A strong, rounded muscle that runs along the back of the hind leg from the stifle joint to the hock (cannon bone), the gastrocnemius muscle (GM) helps with movement and stability. It is a key player in the horse’s balance and is innervated by the tibial nerve.
Foals that develop a rupture of the gastrocnemius muscle are often very lame and may not bear weight on the injured limb. Despite its importance, the gastrocnemius muscle is relatively poorly understood. This article focuses on the pathophysiology of gastrocnemius muscle injury in foals and how a simple diagnosis can improve the prognosis for these horses.
Difficulty during the birthing process, even in apparently normal cases, can cause an injury to a hind-leg muscle called the gastrocnemius muscle. A ruptured gastrocnemius is usually fatal in the horse, because it interrupts the horse’s ability to bear weight on its hind limb.
The GM is formed by two heads that terminate in the midcrus in a common tendon, the superficial digital flexor tendon (SDFT). A bursa, the calcaneal or intertendonous bursa, lies between the SDFT and gastrocnemius muscle, and a communication between these structures normally exists. Another small bursa, the subgastrocnemius bursa, lies cranial to the insertion point of the gastrocnemius tendon on the tuber calcanei.
These muscles are important for the control of walking, running and jumping. They are also involved in the formation of the equine thoracic girdle and in stabilizing the fetlock joint.

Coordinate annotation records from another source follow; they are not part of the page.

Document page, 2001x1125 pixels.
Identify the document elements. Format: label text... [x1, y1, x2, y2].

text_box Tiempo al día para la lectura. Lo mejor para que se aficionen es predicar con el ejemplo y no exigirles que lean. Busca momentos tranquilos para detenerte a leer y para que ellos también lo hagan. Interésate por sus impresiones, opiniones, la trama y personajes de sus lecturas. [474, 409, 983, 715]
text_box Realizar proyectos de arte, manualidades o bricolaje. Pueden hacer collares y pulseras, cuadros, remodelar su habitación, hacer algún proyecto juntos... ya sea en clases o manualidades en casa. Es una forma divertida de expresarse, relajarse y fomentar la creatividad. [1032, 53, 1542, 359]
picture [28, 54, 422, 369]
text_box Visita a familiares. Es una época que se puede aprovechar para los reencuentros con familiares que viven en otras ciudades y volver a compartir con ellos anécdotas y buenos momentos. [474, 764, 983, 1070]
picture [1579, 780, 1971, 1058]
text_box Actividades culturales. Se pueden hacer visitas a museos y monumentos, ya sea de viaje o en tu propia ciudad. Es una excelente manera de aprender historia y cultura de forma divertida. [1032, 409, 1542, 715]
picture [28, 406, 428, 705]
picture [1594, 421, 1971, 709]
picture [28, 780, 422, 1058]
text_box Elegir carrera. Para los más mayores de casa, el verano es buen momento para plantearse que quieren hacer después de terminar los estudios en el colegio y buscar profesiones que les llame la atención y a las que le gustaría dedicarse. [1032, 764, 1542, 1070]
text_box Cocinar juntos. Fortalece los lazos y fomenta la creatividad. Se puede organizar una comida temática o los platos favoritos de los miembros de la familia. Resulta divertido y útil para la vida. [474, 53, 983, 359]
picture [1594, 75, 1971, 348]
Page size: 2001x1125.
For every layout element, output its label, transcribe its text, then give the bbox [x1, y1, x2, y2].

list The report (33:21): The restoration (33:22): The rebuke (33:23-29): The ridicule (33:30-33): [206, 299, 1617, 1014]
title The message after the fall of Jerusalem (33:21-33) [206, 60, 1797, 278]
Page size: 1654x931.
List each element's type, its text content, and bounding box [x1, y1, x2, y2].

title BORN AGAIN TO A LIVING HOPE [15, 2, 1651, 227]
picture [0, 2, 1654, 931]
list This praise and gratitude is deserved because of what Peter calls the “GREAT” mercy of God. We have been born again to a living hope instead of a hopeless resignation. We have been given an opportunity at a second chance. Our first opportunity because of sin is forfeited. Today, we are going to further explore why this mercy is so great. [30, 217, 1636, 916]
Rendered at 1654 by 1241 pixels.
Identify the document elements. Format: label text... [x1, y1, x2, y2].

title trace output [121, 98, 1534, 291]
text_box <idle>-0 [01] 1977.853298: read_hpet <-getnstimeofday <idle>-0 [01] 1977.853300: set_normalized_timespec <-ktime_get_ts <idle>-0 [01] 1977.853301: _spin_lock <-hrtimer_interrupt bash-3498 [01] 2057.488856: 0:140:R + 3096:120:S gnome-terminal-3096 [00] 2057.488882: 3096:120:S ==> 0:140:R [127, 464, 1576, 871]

The GM is composed of Type I and II fibres, with the deeper Type I fibres being more suited to aerobic, slower work such as joint stabilisation and Type II fibres being better suited to anaerobic, rapid bursts of work such as movement in a wide range of directions.
A group of Japanese researchers recently reported that a difficult or assisted birth can rupture the GM in some foals. The rupture is a devastating condition because the foals are unable to bear weight on their injured hind legs, and the resulting hematoma causes internal bruising and eventually leads to calcification.
In their study of 6 foals, the researchers found that gastrocnemius rupture is a significant cause of non-weight bearing in hind legs in these foals. The musculoskeletal injury was usually diagnosed as a contributing factor to dystocia or assisted delivery, and the most common clinical signs included inability to rise, disruption of the reciprocal mechanism, swelling of the caudal hind limb, and fluid in the stifle joint.
After initial stabilization of the injured limb in a sling, contracture of the flexor tendons developed, and the left foot was not able to support the body weight of the horse. A 4-cm heel-elevating pad was taped to the foot, and the flexor tendons were gradually stretched so that the horse could bear weight on the injured limb. After 8 days in the sling, the gelding was able to stand on three feet and was able to shift his weight from the right to the left hind limb.